Engineering

Load balancing gRPC in Kubernetes with Istio

Headshot, Inshaal Amjad
By Inshaal Amjad

Properly load balance your gRPC applications by leveraging open source service mesh solutions.

Back to all articles
Post hero image
Engineering

Load balancing gRPC in Kubernetes with Istio

Headshot, Inshaal Amjad
By Inshaal Amjad

Properly load balance your gRPC applications by leveraging open source service mesh solutions.

Cloud-hosted Kubernetes deployments offer a lot of power with significantly less configuration than self-hosted Kubernetes deployments. Cloud providers like Google Cloud Platform and AWS are able to offer this service by deploying the Kubernetes servers with some pre-configurations. These pre-configurations work well for most situations, but can fall short with a deployment outside the norm.

In our case, we are specifically interested in load balancing gRPC deployments. Unfortunately the out-of-the-box configurations leave a lot of performance on the table with gRPC due to multiplexed requests over HTTP/2.

Fear not! With the use of open source service mesh tools, intelligent load balancing can be configured quickly and effortlessly and provide a HUGE improvement in performance.

The Problem

Before we dive into the details, let’s look at the issue. Below we have a very simple application based on the gRPC quickstart guide. This application consists of a server and client gRPC setup. It is deployed as containers in a hosted Google Kubernetes Engine cluster which consists of:

  • 4 gRPC server pods
  • 1 service to load balance the server pods
  • 1 client pod which will act as a proxy into the cluster for us to be able to run a test script
kubectl create namespace grpcdemo
kubectl config set-context --current --namespace=grpcdemo

kubectl apply -f k8s.yaml # Create the resources
kubectl get pods | grep greeter-client # The proxy pod
kubectl exec -it <pod name from above> -- bin/sh # Create a shell sessions to this pod

# Once in the proxy pod, we can run our node script which will hit the gRPC servers and return a message along with the hostname of the server.

node greeter_client
## response…
#2 - Greeting: Hello from greeter-server-b8fb8c4b4-qjpjx, Anvil User!
#6 - Greeting: Hello from greeter-server-b8fb8c4b4-qjpjx, Anvil User!
#10 - Greeting: Hello from greeter-server-b8fb8c4b4-qjpjx, Anvil User!
#14 - Greeting: Hello from greeter-server-b8fb8c4b4-qjpjx, Anvil User!
#18 - Greeting: Hello from greeter-server-b8fb8c4b4-qjpjx, Anvil User!
#22 - Greeting: Hello from greeter-server-b8fb8c4b4-qjpjx, Anvil User!
#…

Source code can be found here.

Now this is problematic! Although we have 4 gRPC servers, only one is returning all of these responses. Why?

++++++++++++++++++++

§ **Set tasks**:
1. Answer these questions about the gRPC load balancing article:
(a) How many gRPC server pods does the cluster contain?
(b) According to the article, what causes the out-of-the-box configurations to leave performance on the table with gRPC?
(c) Which two cloud providers does the article name?
2. Rename "Anvil User" to "Demo Tester" in the gRPC load balancing article and write out the passage again. Begin at "#6 - Greeting: Hello" and stop after "be found here.".
3. How would the article on load balancing gRPC in Kubernetes continue from its last line? Write the next part.
The material after this point is separate from the article.

§ **Data supplied**:
++++++++++++++++++++

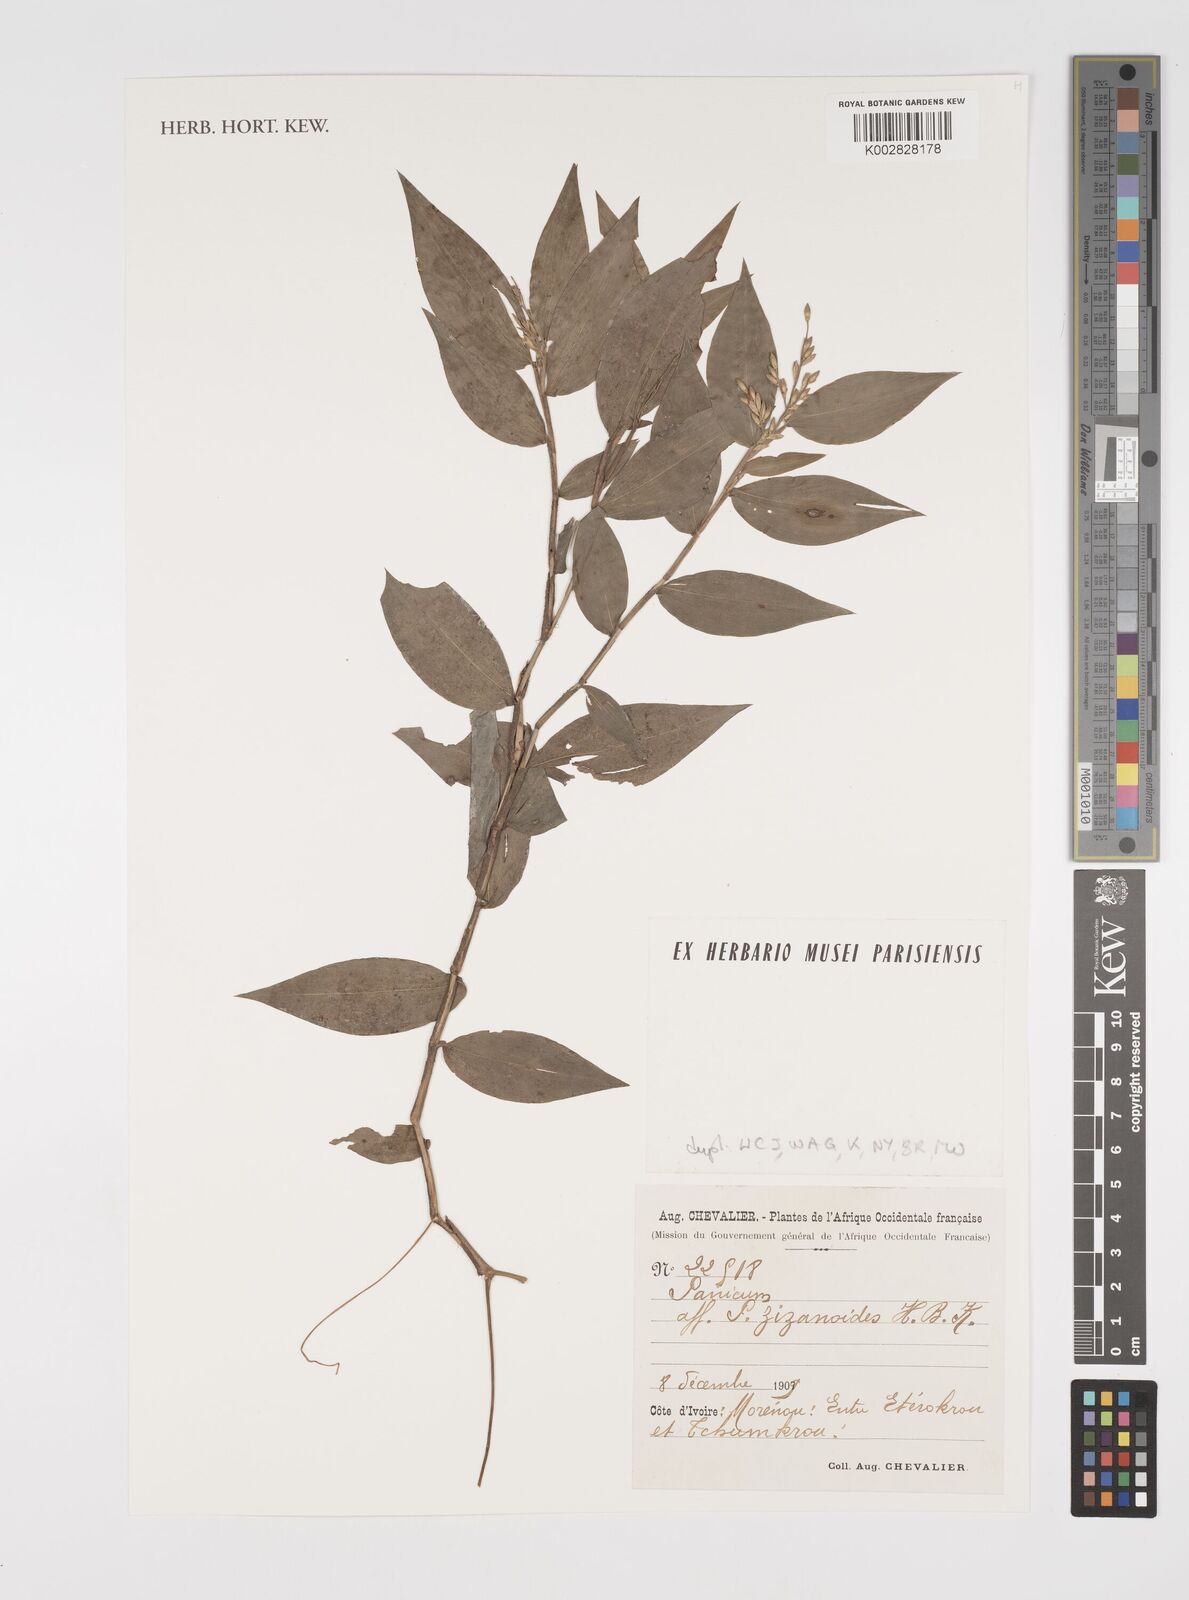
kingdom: Plantae
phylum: Tracheophyta
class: Liliopsida
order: Poales
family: Poaceae
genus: Acroceras
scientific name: Acroceras zizanioides
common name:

++++++++++++++++++++

§ **Results**:
1.
(a) 4
(b) Multiplexed requests over HTTP/2
(c) Google Cloud Platform and AWS

2.
#6 - Greeting: Hello from greeter-server-b8fb8c4b4-qjpjx, Demo Tester!
#10 - Greeting: Hello from greeter-server-b8fb8c4b4-qjpjx, Demo Tester!
#14 - Greeting: Hello from greeter-server-b8fb8c4b4-qjpjx, Demo Tester!
#18 - Greeting: Hello from greeter-server-b8fb8c4b4-qjpjx, Demo Tester!
#22 - Greeting: Hello from greeter-server-b8fb8c4b4-qjpjx, Demo Tester!
#…

Source code can be found here.

3.
Native Kubernetes Service Load Balancing

Kubernetes uses Service Objects to route traffic to application pods. These services act as load balancers in a way by allowing one entry point to serve multiple backends. However, Services fall short when it comes to doing this intelligently. Kubernetes does allow some configuration around how Services distribute traffic, but in order to remove complexity GKE does not allow the user to change this setting.

The second, and much larger problem, is specific to gRPC. gRPC leverages HTTP/2 which sends multiple packets over one connection. Diagram 1 below illustrates the difference between classic HTTP connections and HTTP/2.

Diagram 1 Diagram 1: HTTP 1.1 vs HTTP/2

Kubernetes Services only split requests by connection, but if multiple packets are being passed in a single request, there will be no benefit of load balancing. In our example above, we could run the script again to open a new connection which would be served by a different pod. However, this is not very practical given that some requests will be much larger than others. We end up with something like this.

Diagram 2 Diagram 2: Native Kubernetes Load Balancing

This kind of load balancing is very standard and known as Layer 3 (L3) load balancing. The load balancer is reading TCP/UDP connections and using an algorithm to distribute the connections out evenly across servers. But in today's day and age a new standard has arisen, L7 load balancing, which operates at the application layer. The application layer provides a lot more data around the requests and grants much more flexibility in how to balance them . But how do we add L7 load balancing to a Kubernetes Cluster? By adding a Service mesh!

What is a service mesh?

A Service mesh’s main job is to manage traffic between pods within a Kubernetes cluster. It does this by using L7 data to route and monitor based on user configurations set somewhere. In Istio, these user configurations are set in the profile at installation. The scope of the service mesh is usually limited to only within a cluster, so everything before the Ingress is not managed.

Our service mesh of choice is Istio, but there are many alternatives, the most common being Linkerd and Consul. Istio stood out to us due to its extreme extensibility (tracing with Jaeger, rate limiting, etc.) as well as its built-in dashboard (Kiali). For us, Istio seemed like the long term solution for many problems we were trying to solve. To decide which service mesh could suit your needs, give this article by Guillaume Dury a read.

How does a service mesh actually work?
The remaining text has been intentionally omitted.